Tesla Goes Ahead and Admits Its Robotaxis Are Sometimes F...
Waymo takes solid pains to never describe its vehicles as giving up autonomy completely.
What’s Happening
So basically Waymo takes solid pains to never describe its vehicles as giving up autonomy completely.
Tesla robotaxis are not necessarily operating without a human in the loop, even its small number of unsupervised robotaxis that lack safety operators . If you’re a self-driving car fan, that reflects a deflating fact of life about the current state of autonomous vehicles: the companies operating them still don’t trust them on the roads without occasional button pushes from a flesh-and-blood human sitting at a desk somewhere. (and honestly, same)
But Tesla appears to be unique among its competitors when it comes to the extent to which its vehicles occasionally rely on humans.
The Details
That is to say: they occasionally surrender control to them completely . Karen Steakley, director of public policy and business development at Tesla, just divulged this in a letter to Senator Ed Markey , a Democrat representing Massachusetts (as first reported by Wired ).

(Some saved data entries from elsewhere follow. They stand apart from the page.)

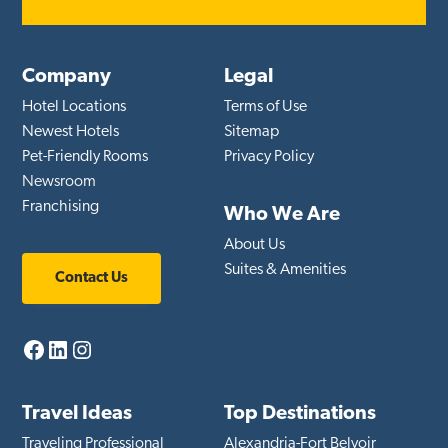
Company
Legal
Hotel Locations
Terms of Use
Newest Hotels
Sitemap
Pet-Friendly Rooms
Privacy Policy
Newsroom
Franchising
Who We Are
About Us
Suites & Amenities
Contact Us
Facebook
LinkedIn
Instagram
Travel Ideas
Top Destinations
Traveling Professional
Alexandria-Fort Belvoir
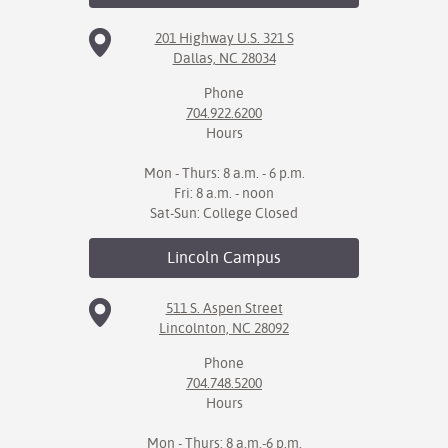
201 Highway U.S. 321 S
Dallas, NC 28034
Phone
704.922.6200
Hours
Mon - Thurs: 8 a.m. - 6 p.m.
Fri: 8 a.m. - noon
Sat-Sun: College Closed
Lincoln
Campus
511 S. Aspen Street
Lincolnton, NC 28092
Phone
704.748.5200
Hours
Mon - Thurs: 8 a.m.-6 p.m.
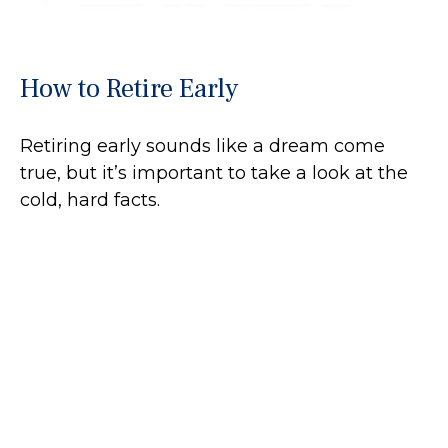
How to Retire Early
Retiring early sounds like a dream come
true, but it’s important to take a look at the
cold, hard facts.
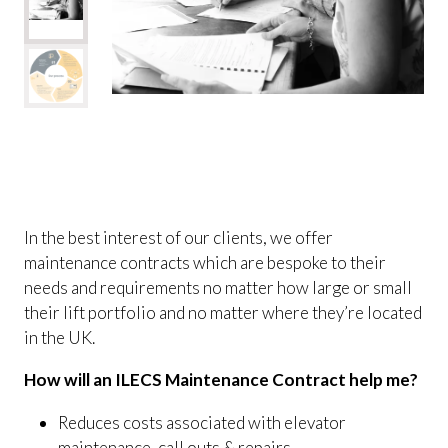
In the best interest of our clients, we offer
maintenance contracts which are bespoke to their
needs and requirements no matter how large or small
their lift portfolio and no matter where they’re located
in the UK.
How will an ILECS Maintenance Contract help me?
Reduces costs associated with elevator
maintenance, call outs & repairs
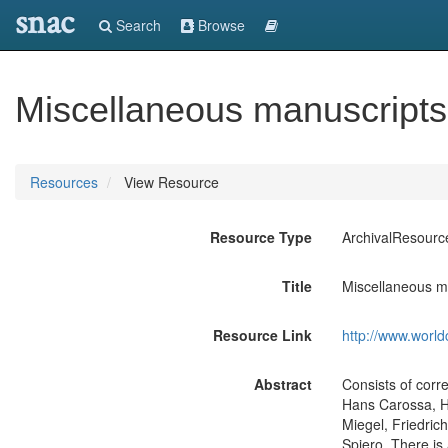
snac
Search
Browse
Miscellaneous manuscripts
Resources
View Resource
Resource Type
ArchivalResourc
Title
Miscellaneous m
Resource Link
http://www.world
Abstract
Consists of corr
Hans Carossa, H
Miegel, Friedric
Spiero. There is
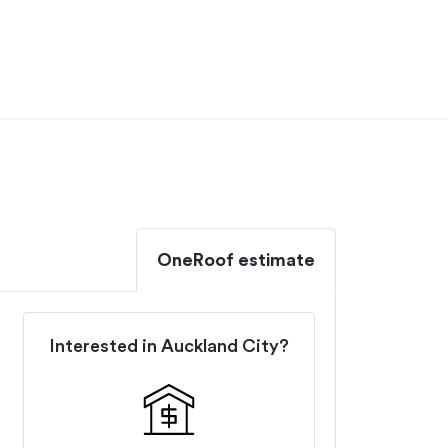
OneRoof estimate
Interested in
Auckland City
?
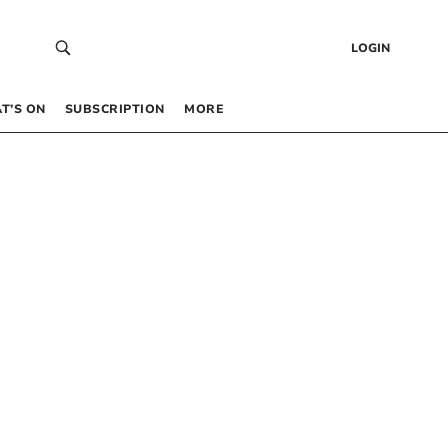
LOGIN
T’S ON
SUBSCRIPTION
MORE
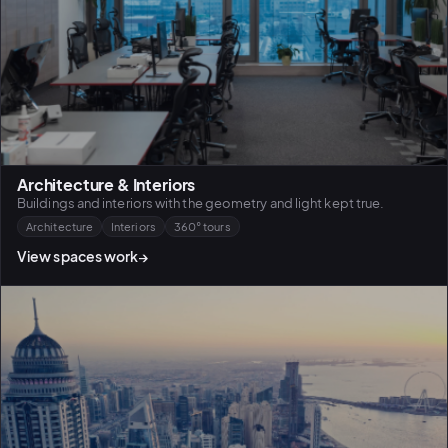
Architecture & Interiors
Buildings and interiors with the geometry and light kept true.
Architecture
Interiors
360° tours
View spaces work
→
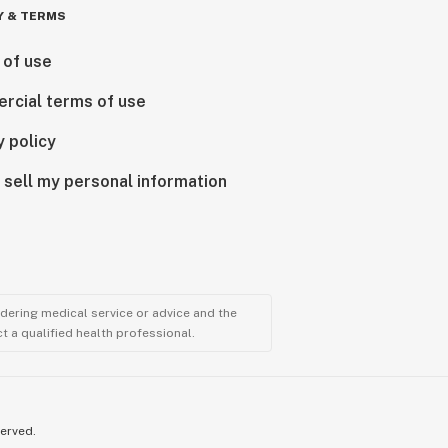
Y & TERMS
 of use
rcial terms of use
y policy
 sell my personal information
ndering medical service or advice and the
t a qualified health professional.
served.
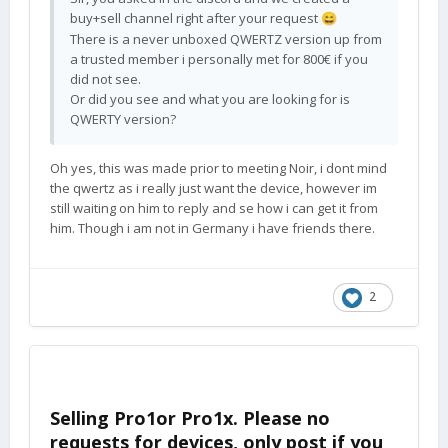
buy+sell channel right after your request
😄
There is a never unboxed QWERTZ version up from
a trusted member i personally met for 800€ if you
did not see.
Or did you see and what you are looking for is
QWERTY version?
Oh yes, this was made prior to meeting Noir, i dont mind
the qwertz as i really just want the device, however im
still waiting on him to reply and se how i can get it from
him. Though i am not in Germany i have friends there.
2
Selling Pro1or Pro1x. Please no
requests for devices, only post if you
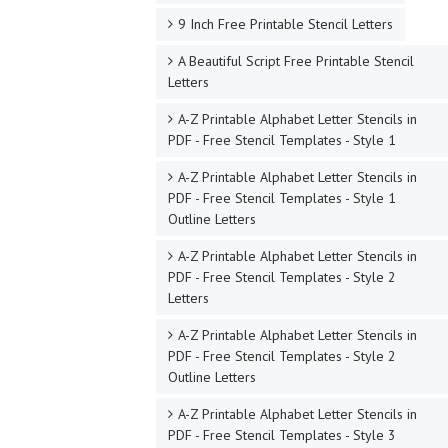
9 Inch Free Printable Stencil Letters
A Beautiful Script Free Printable Stencil
Letters
A-Z Printable Alphabet Letter Stencils in
PDF - Free Stencil Templates - Style 1
A-Z Printable Alphabet Letter Stencils in
PDF - Free Stencil Templates - Style 1
Outline Letters
A-Z Printable Alphabet Letter Stencils in
PDF - Free Stencil Templates - Style 2
Letters
A-Z Printable Alphabet Letter Stencils in
PDF - Free Stencil Templates - Style 2
Outline Letters
A-Z Printable Alphabet Letter Stencils in
PDF - Free Stencil Templates - Style 3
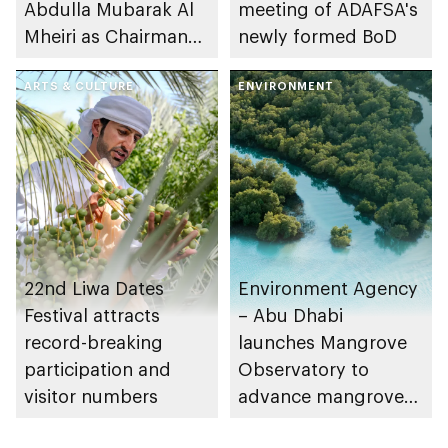
Abdulla Mubarak Al
meeting of ADAFSA's
Mheiri as Chairman
newly formed BoD
of Abu Dhabi
Heritage Authority
ARTS & CULTURE
ENVIRONMENT
22nd Liwa Dates
Environment Agency
Festival attracts
– Abu Dhabi
record-breaking
launches Mangrove
participation and
Observatory to
visitor numbers
advance mangrove
restoration efforts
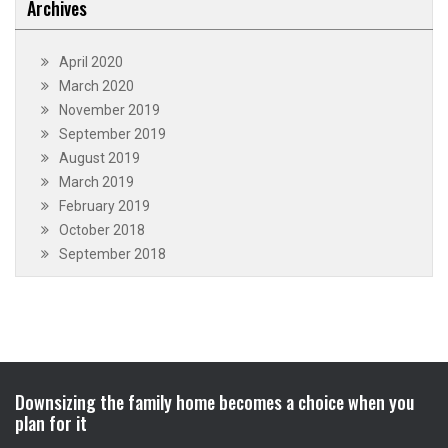
Archives
April 2020
March 2020
November 2019
September 2019
August 2019
March 2019
February 2019
October 2018
September 2018
Downsizing the family home becomes a choice when you
plan for it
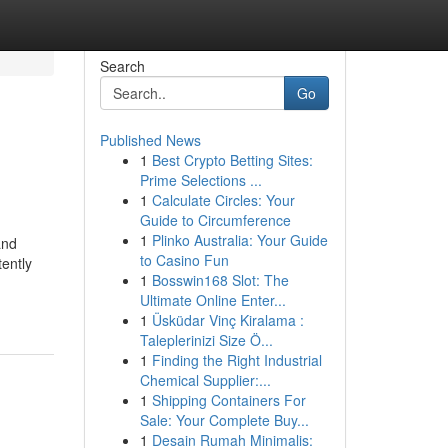
Search
Go
Published News
1
Best Crypto Betting Sites:
Prime Selections ...
1
Calculate Circles: Your
Guide to Circumference
1
Plinko Australia: Your Guide
and
to Casino Fun
tently
1
Bosswin168 Slot: The
Ultimate Online Enter...
1
Üsküdar Vinç Kiralama :
Taleplerinizi Size Ö...
1
Finding the Right Industrial
Chemical Supplier:...
1
Shipping Containers For
Sale: Your Complete Buy...
1
Desain Rumah Minimalis:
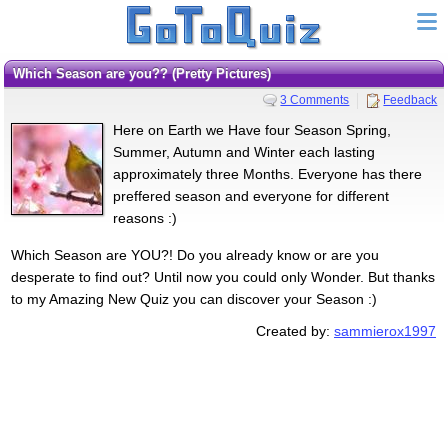
Which Season are you?? (Pretty Pictures)
3 Comments
Feedback
Here on Earth we Have four Season Spring,
Summer, Autumn and Winter each lasting
approximately three Months. Everyone has there
preffered season and everyone for different
reasons :)
Which Season are YOU?! Do you already know or are you
desperate to find out? Until now you could only Wonder. But thanks
to my Amazing New Quiz you can discover your Season :)
Created by:
sammierox1997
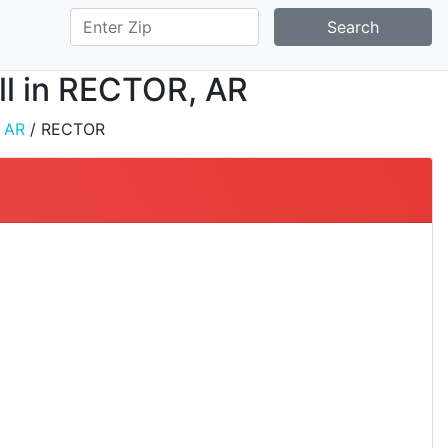
Search
all in RECTOR, AR
/
AR
/ RECTOR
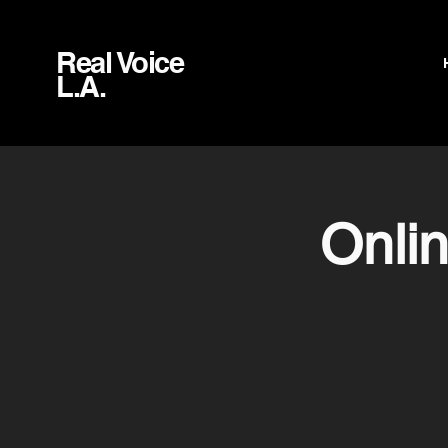
Real Voice
L.A.
Onli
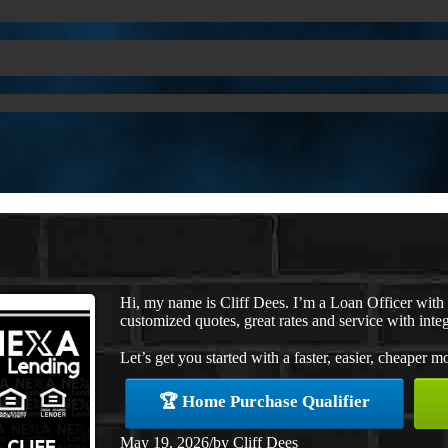
Hi, my name is Cliff Dees. I’m a Loan Officer wit
customized quotes, great rates and service with integ
Let’s get you started with a faster, easier, cheaper m
🏆 Home Purchase Qualifier
May 19, 2026
/
by
Cliff Dees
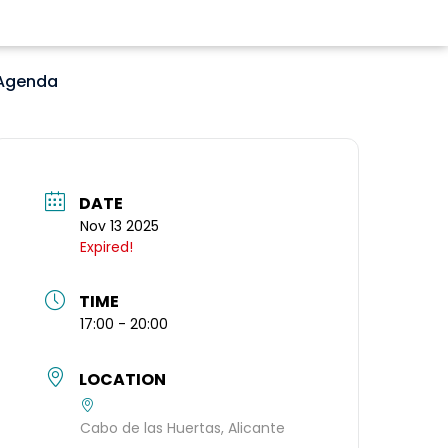
Agenda
DATE
Nov 13 2025
Expired!
TIME
17:00 - 20:00
LOCATION
Cabo de las Huertas, Alicante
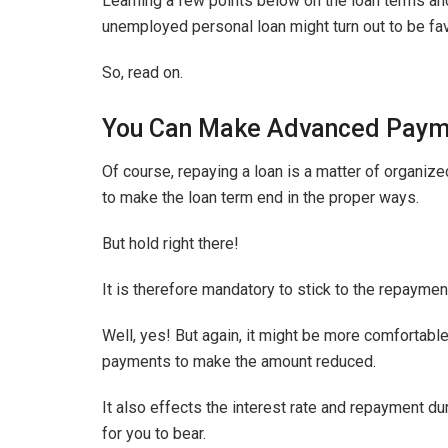
Learning a few points below on the loan terms an
unemployed personal loan might turn out to be fav
So, read on.
You Can Make Advanced Paym
Of course, repaying a loan is a matter of organiz
to make the loan term end in the proper ways.
But hold right there!
It is therefore mandatory to stick to the repayment
Well, yes! But again, it might be more comfortab
payments to make the amount reduced.
It also effects the interest rate and repayment 
for you to bear.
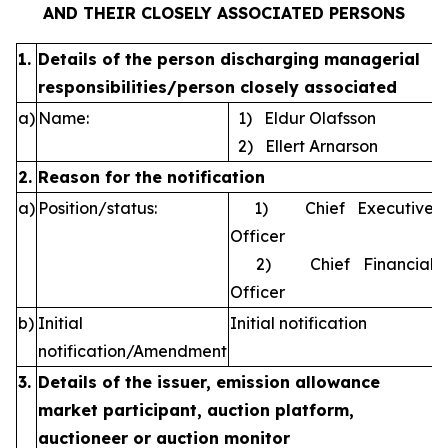
AND THEIR CLOSELY ASSOCIATED PERSONS
1.
Details of the person discharging managerial
responsibilities/person closely associated
a)
Name:
1) Eldur Olafsson
2) Ellert Arnarson
2.
Reason for the notification
a)
Position/status:
1) Chief Executive
Officer
2) Chief Financial
Officer
b)
Initial
Initial notification
notification/Amendment
3.
Details of the issuer, emission allowance
market participant, auction platform,
auctioneer or auction monitor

Human operators, Steakley wrote, “are authorized to temporarily assume direct vehicle control as the final escalation maneuver after all other available intervention actions have been exhausted. ” Competitors like Waymo say they allow humans to play a role in the operation of a vehicle on the road, but a more limited one, and they take solid pains to make this distinction.
Why This Matters
Waymo’s description of what went wrong last year when its vehicles seemed to have a widespread meltdown during a blackout in San Francisco touched on this, for instance. The issue involved a large number of Waymo vehicles encountering four-way stoplights that were blacked out, and sending an unmanageable number of confirmation requests to human workers with Waymo’s “ fleet response ” division, which we now know is largely based in the Philippines . According to Waymo’s public relations materials online, rather than, say, “steering” the vehicle remotely, perhaps with a joystick, fleet response workers see camera feeds and 3 D representations of the Waymo vehicle’s position within its environment and give feedback.
Tech companies have been making moves like this as competition heats up.
The Bottom Line
According to Waymo’s public relations materials online, rather than, say, “steering” the vehicle remotely, perhaps with a joystick, fleet response workers see camera feeds and 3 D representations of the Waymo vehicle’s position within its environment and give feedback.